Athletic trainers, sports nutritionists, and strength and conditioning coaches may work behind the scenes, but they’re vital aspects to the success of student-athletes.

These core Athletic Department groups collaborate to improve athlete performance, prevent injuries and aid in post-activity recovery.

“It’s a close-knit unit of people that are there to really identify and protect the athlete’s body, mind and even spirit,” said Senior Associate Athletic Trainer and Director of Wellness Shelly Mullenix.

Mullenix said athletic trainers identify illnesses and return athletes to play as soon as possible. The trainers work directly with the injured athletes from the moment the injury takes place until they are returned to health.

Mullenix said a major part of injuries are the psychological aspects.

“[Psychology] is a part of injury, too,” Mullenix said. “They may not be ready to return mentally, which may slow down their process of healing.”

Athletic trainers and strength and conditioning coaches collaborate daily, and they speak with the sports nutritionist twice a week, mainly to keep up with injury reports. If an injury is not severe, athletes are still allowed to work out with the strength and conditioning coaches, but there are modifications to their exercises.

The first thing new men’s basketball strength and conditioning coach Ricky Lefebvre said he did when he arrived in June was get the injury history of the student-athletes. Lefebvre said he did that so he can tailor the training to individual players’ needs.

“My job is to help them become better at their sport and better athletically,” Lefebvre said. “That involves strength training, conditioning, speed, agility, nutrition and recovery.”

Women’s basketball and softball strength and conditioning coach Melissa Moore said the most unknown aspect of her job is how much she impacts the psyche of the student-athletes.
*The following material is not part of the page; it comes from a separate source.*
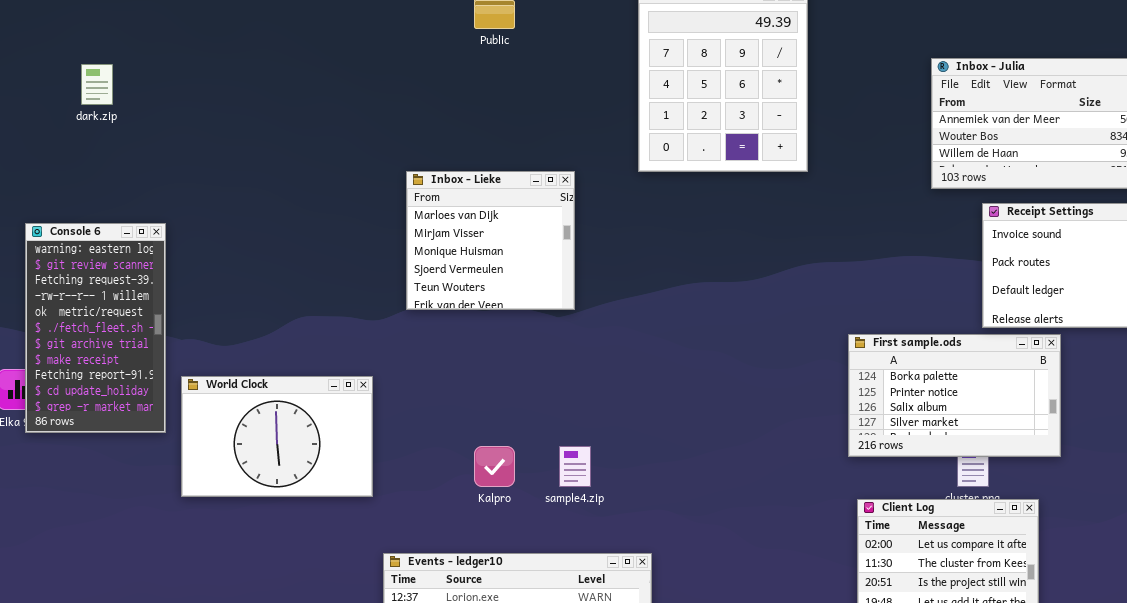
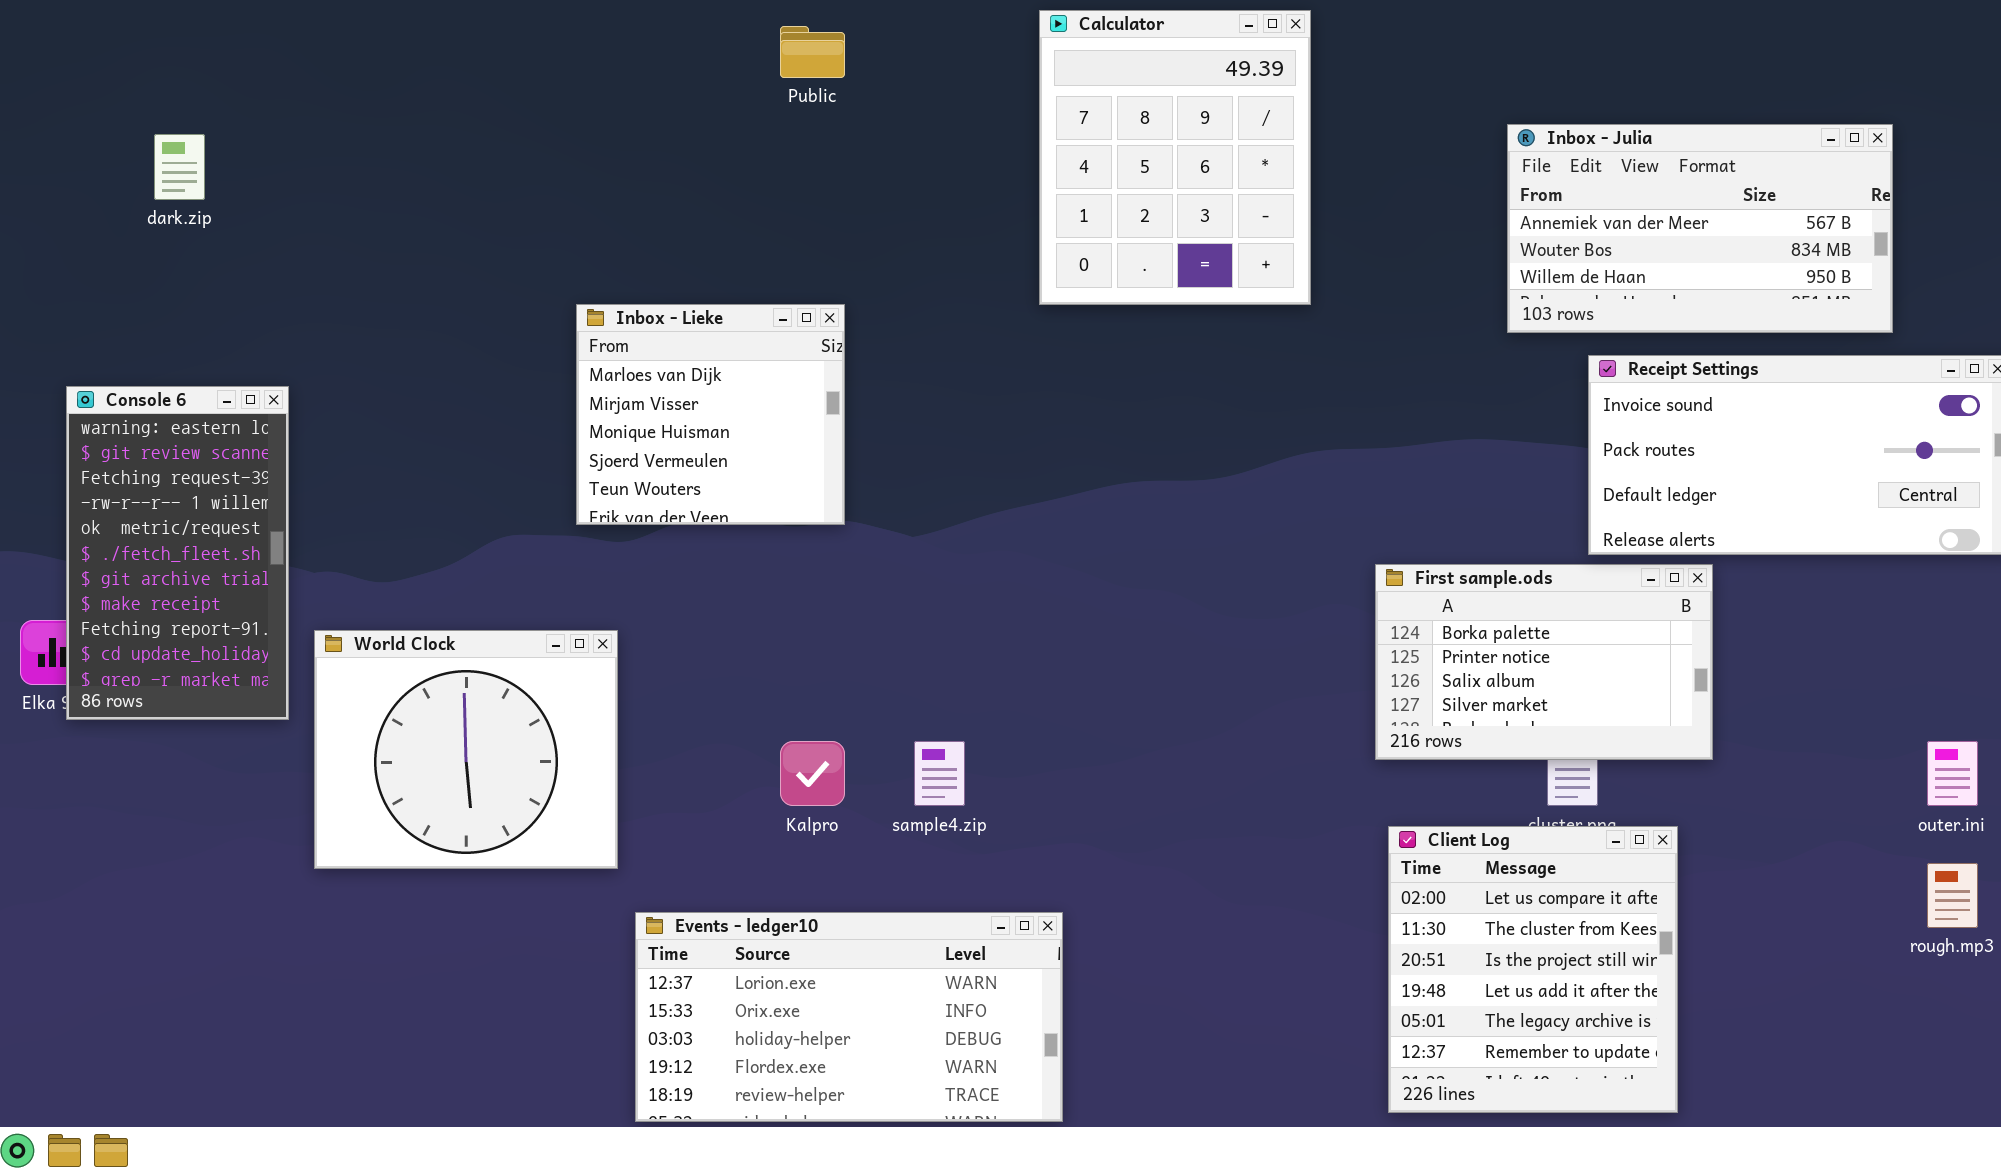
Inbox - Lieke: [406,171,575,310] -> [576,304,845,525], moved
World Clock: [181,376,373,497] -> [314,630,618,869], resized

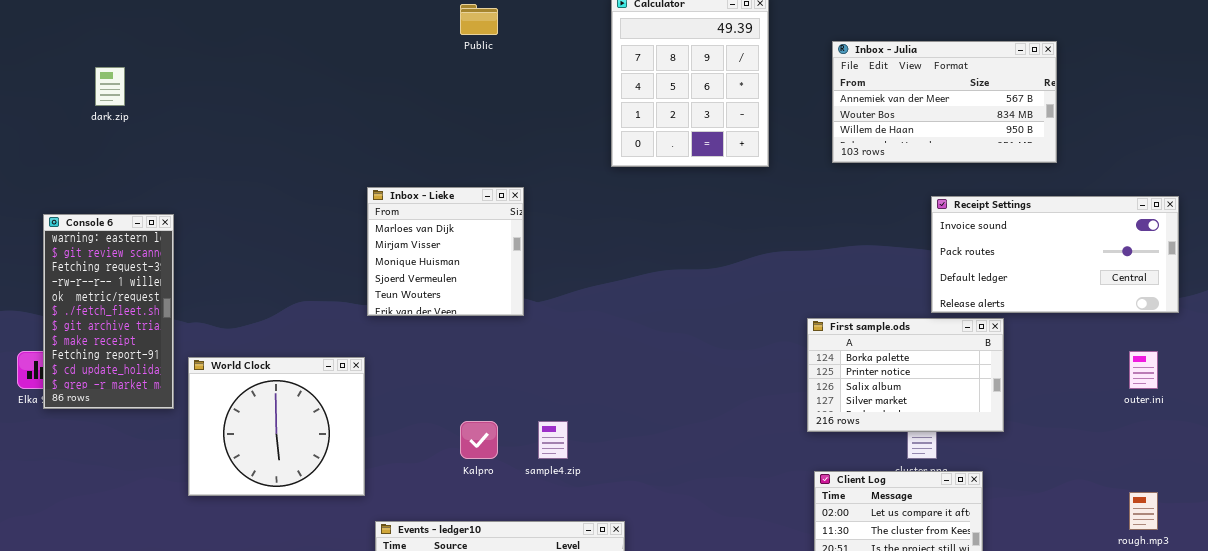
Inbox - Julia: [1507,124,1893,333] -> [832,41,1057,163], moved
Inbox - Lieke: [576,304,845,525] -> [367,187,524,316], moved
outer.ini: [1927,741,1978,806] -> [1129,351,1158,389], moved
“So many of the things we do help build confidence in the athlete,” Moore said. “So much of [confidence] is instilling discipline, toughness and competitiveness. ... There’s no way an athlete is ever gonna win a game if they’re not confident.”

Assistant football and head soccer strength coach Ryan Filo said the essence of being a strength coach is learning how to motivate his players to be successful. Filo said it is fairly easy because strength and conditioning coaches work with their players year-round.

“You have to know what buttons to push and how to motivate your guys,” Filo said. “It’s not just guys coming in here and working out — How do you get 100 percent out of your guys every day when they’re banged up, when they’re sore, when they’re tired, especially when they’re in season playing games?”

Sports Nutrition Coordinator Jamie Mascari focuses on nutrition education as well as sports performance in relation to nutrition. Mascari, who is the nutritionist for the entire Athletic Department, advises on a team and individual basis.

Mascari does team presentations at the beginning of the academic year and allows for individual consulting, whether a student self-refers or is referred by a coach. She also makes handmade trail mix for the athletes, which comes in individual bags with 20 varieties of dried fruits and nuts. Mascari gives the bags fun names including Les Miles’ favorite “Green Grass Grub,” which is filled with pistachios, pumpkin seeds and sunflower seeds.

Mascari makes it fun for student-athletes by showing how their favorite athletes have used good nutrition habits to become successful. Mascari said when she shows the photos of professional athletes at her seminars, something clicks in the minds of the student-athletes.

“A lot of the pros say the positive changes in nutrition have made them a better athlete,” Mascari said. “When our athletes see that, they think maybe eating the right foods does make a big difference.”

Mascari said one of the best things about her job is when students take her advice to make small changes, such as switching from fried to grilled chicken, and they see the difference for themselves on the field.

Mascari said she goes to the grocery store with the student-athletes and shows them how to spend their money wisely, and hosts food demos to teach them how to prepare food on campus.

“I do a lot of grocery tours where the athlete would grab their roommate, we’d go to the grocery and I’d take them through the aisles. Show them ways to incorporate the healthy foods, but also foods that they can buy on budget.”